### Exercise prompt
Rewrite all of the records, replacing each "Return results in" with "Put the results in" and leaving everything else unchanged.

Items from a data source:
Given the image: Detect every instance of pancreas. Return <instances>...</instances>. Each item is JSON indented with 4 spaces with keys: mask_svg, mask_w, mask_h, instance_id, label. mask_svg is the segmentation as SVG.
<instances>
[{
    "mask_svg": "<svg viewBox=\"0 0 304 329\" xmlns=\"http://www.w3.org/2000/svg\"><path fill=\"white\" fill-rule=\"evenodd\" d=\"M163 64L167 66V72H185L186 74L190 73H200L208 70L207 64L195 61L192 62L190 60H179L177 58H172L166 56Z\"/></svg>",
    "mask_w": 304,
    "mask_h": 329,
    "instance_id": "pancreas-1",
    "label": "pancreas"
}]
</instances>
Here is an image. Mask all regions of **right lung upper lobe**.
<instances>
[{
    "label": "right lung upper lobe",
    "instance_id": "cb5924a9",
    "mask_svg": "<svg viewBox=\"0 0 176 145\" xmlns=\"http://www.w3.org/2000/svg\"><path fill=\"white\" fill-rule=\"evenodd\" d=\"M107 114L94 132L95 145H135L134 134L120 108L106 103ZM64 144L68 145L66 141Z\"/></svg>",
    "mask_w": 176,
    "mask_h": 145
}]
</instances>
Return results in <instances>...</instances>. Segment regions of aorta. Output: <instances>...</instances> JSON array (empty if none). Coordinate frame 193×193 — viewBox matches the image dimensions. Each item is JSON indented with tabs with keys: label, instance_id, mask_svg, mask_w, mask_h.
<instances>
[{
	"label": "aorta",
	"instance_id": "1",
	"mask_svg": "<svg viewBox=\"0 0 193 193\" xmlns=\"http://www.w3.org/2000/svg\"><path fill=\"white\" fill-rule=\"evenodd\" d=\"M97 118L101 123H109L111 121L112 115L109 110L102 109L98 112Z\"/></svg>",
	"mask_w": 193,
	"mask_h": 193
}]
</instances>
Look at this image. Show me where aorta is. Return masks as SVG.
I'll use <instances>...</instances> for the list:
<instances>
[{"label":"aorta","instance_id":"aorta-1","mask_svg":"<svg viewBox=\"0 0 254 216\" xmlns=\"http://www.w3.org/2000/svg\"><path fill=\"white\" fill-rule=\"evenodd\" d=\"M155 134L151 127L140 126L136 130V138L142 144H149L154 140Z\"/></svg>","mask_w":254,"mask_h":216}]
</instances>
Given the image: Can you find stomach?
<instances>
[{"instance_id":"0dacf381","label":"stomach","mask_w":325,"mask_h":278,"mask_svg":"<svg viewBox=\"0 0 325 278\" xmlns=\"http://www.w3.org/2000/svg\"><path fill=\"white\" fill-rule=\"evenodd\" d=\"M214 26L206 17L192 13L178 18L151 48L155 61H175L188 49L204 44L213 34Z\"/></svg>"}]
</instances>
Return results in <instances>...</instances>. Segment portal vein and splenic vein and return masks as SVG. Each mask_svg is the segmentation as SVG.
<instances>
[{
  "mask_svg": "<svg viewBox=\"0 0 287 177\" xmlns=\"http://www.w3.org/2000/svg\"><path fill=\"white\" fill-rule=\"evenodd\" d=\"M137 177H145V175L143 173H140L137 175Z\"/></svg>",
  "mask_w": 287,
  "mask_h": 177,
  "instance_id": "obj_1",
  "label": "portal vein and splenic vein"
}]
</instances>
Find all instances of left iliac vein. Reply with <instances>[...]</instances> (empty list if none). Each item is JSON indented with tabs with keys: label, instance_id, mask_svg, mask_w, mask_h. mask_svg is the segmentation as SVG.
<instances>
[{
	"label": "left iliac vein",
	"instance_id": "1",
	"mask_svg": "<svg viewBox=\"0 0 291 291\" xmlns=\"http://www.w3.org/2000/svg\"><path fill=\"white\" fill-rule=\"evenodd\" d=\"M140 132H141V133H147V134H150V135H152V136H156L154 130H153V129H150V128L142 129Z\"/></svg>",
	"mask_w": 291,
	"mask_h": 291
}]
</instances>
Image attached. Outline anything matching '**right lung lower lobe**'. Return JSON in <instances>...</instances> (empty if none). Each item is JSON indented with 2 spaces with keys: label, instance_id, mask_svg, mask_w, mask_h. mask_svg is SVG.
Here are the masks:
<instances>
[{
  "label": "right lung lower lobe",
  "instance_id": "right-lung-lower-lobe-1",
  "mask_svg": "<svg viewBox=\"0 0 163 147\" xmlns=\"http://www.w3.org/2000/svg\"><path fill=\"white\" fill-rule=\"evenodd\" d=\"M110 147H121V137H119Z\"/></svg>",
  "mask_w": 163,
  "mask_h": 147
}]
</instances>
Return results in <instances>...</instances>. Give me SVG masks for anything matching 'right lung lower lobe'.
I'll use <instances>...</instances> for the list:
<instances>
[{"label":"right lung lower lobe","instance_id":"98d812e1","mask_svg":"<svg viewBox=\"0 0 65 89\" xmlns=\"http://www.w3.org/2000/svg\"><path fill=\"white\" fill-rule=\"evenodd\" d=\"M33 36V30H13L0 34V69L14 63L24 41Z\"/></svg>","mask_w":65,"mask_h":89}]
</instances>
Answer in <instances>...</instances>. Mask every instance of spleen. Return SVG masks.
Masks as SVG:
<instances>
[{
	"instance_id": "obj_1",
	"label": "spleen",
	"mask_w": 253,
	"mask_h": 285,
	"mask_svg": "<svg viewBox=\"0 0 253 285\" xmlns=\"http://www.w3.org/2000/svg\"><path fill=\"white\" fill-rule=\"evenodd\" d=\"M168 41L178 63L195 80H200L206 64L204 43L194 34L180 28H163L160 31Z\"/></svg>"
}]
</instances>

### Task result
Given the image: Detect every instance of pancreas. Return <instances>...</instances>. Each item is JSON indented with 4 spaces with keys: mask_svg, mask_w, mask_h, instance_id, label. mask_svg is the segmentation as SVG.
<instances>
[{
    "mask_svg": "<svg viewBox=\"0 0 304 329\" xmlns=\"http://www.w3.org/2000/svg\"><path fill=\"white\" fill-rule=\"evenodd\" d=\"M163 64L167 66V72H185L186 74L190 73H200L208 70L207 64L195 61L192 62L190 60H179L177 58H172L166 56Z\"/></svg>",
    "mask_w": 304,
    "mask_h": 329,
    "instance_id": "pancreas-1",
    "label": "pancreas"
}]
</instances>
Here is an image. Mask all regions of **right lung upper lobe**.
<instances>
[{
    "label": "right lung upper lobe",
    "instance_id": "cb5924a9",
    "mask_svg": "<svg viewBox=\"0 0 176 145\" xmlns=\"http://www.w3.org/2000/svg\"><path fill=\"white\" fill-rule=\"evenodd\" d=\"M107 114L94 132L95 145H135L134 134L120 108L106 103ZM64 144L68 145L66 141Z\"/></svg>",
    "mask_w": 176,
    "mask_h": 145
}]
</instances>
Put the results in <instances>...</instances>. Segment regions of aorta. Output: <instances>...</instances> JSON array (empty if none). Coordinate frame 193×193 — viewBox matches the image dimensions. Each item is JSON indented with tabs with keys: label, instance_id, mask_svg, mask_w, mask_h.
<instances>
[{
	"label": "aorta",
	"instance_id": "1",
	"mask_svg": "<svg viewBox=\"0 0 193 193\" xmlns=\"http://www.w3.org/2000/svg\"><path fill=\"white\" fill-rule=\"evenodd\" d=\"M97 118L101 123H109L111 121L112 115L109 110L102 109L98 112Z\"/></svg>",
	"mask_w": 193,
	"mask_h": 193
}]
</instances>
Look at this image. Show me where aorta is. Return masks as SVG.
I'll use <instances>...</instances> for the list:
<instances>
[{"label":"aorta","instance_id":"aorta-1","mask_svg":"<svg viewBox=\"0 0 254 216\" xmlns=\"http://www.w3.org/2000/svg\"><path fill=\"white\" fill-rule=\"evenodd\" d=\"M155 134L151 127L140 126L136 130V138L142 144H149L154 140Z\"/></svg>","mask_w":254,"mask_h":216}]
</instances>
Given the image: Can you find stomach?
<instances>
[{"instance_id":"0dacf381","label":"stomach","mask_w":325,"mask_h":278,"mask_svg":"<svg viewBox=\"0 0 325 278\" xmlns=\"http://www.w3.org/2000/svg\"><path fill=\"white\" fill-rule=\"evenodd\" d=\"M214 26L206 17L192 13L178 18L151 48L155 61H175L188 49L204 44L213 34Z\"/></svg>"}]
</instances>
Put the results in <instances>...</instances>. Segment portal vein and splenic vein and return masks as SVG. Each mask_svg is the segmentation as SVG.
<instances>
[{
  "mask_svg": "<svg viewBox=\"0 0 287 177\" xmlns=\"http://www.w3.org/2000/svg\"><path fill=\"white\" fill-rule=\"evenodd\" d=\"M137 177H145V175L143 173H140L137 175Z\"/></svg>",
  "mask_w": 287,
  "mask_h": 177,
  "instance_id": "obj_1",
  "label": "portal vein and splenic vein"
}]
</instances>
Find all instances of left iliac vein. Reply with <instances>[...]</instances> (empty list if none). Each item is JSON indented with tabs with keys: label, instance_id, mask_svg, mask_w, mask_h. mask_svg is the segmentation as SVG.
<instances>
[{
	"label": "left iliac vein",
	"instance_id": "1",
	"mask_svg": "<svg viewBox=\"0 0 291 291\" xmlns=\"http://www.w3.org/2000/svg\"><path fill=\"white\" fill-rule=\"evenodd\" d=\"M140 132H141V133H147V134H150V135H152V136H156L154 130H153V129H150V128L142 129Z\"/></svg>",
	"mask_w": 291,
	"mask_h": 291
}]
</instances>
Image attached. Outline anything matching '**right lung lower lobe**'. Return JSON in <instances>...</instances> (empty if none). Each item is JSON indented with 2 spaces with keys: label, instance_id, mask_svg, mask_w, mask_h. mask_svg is SVG.
Here are the masks:
<instances>
[{
  "label": "right lung lower lobe",
  "instance_id": "right-lung-lower-lobe-1",
  "mask_svg": "<svg viewBox=\"0 0 163 147\" xmlns=\"http://www.w3.org/2000/svg\"><path fill=\"white\" fill-rule=\"evenodd\" d=\"M110 147H121V137H119Z\"/></svg>",
  "mask_w": 163,
  "mask_h": 147
}]
</instances>
Put the results in <instances>...</instances>. Give me SVG masks for anything matching 'right lung lower lobe'.
I'll use <instances>...</instances> for the list:
<instances>
[{"label":"right lung lower lobe","instance_id":"98d812e1","mask_svg":"<svg viewBox=\"0 0 65 89\" xmlns=\"http://www.w3.org/2000/svg\"><path fill=\"white\" fill-rule=\"evenodd\" d=\"M33 36V30H13L0 34V69L14 63L24 41Z\"/></svg>","mask_w":65,"mask_h":89}]
</instances>
Answer in <instances>...</instances>. Mask every instance of spleen. Return SVG masks.
Masks as SVG:
<instances>
[{
	"instance_id": "obj_1",
	"label": "spleen",
	"mask_w": 253,
	"mask_h": 285,
	"mask_svg": "<svg viewBox=\"0 0 253 285\" xmlns=\"http://www.w3.org/2000/svg\"><path fill=\"white\" fill-rule=\"evenodd\" d=\"M168 41L178 63L195 80H200L206 64L204 43L194 34L180 28H163L160 31Z\"/></svg>"
}]
</instances>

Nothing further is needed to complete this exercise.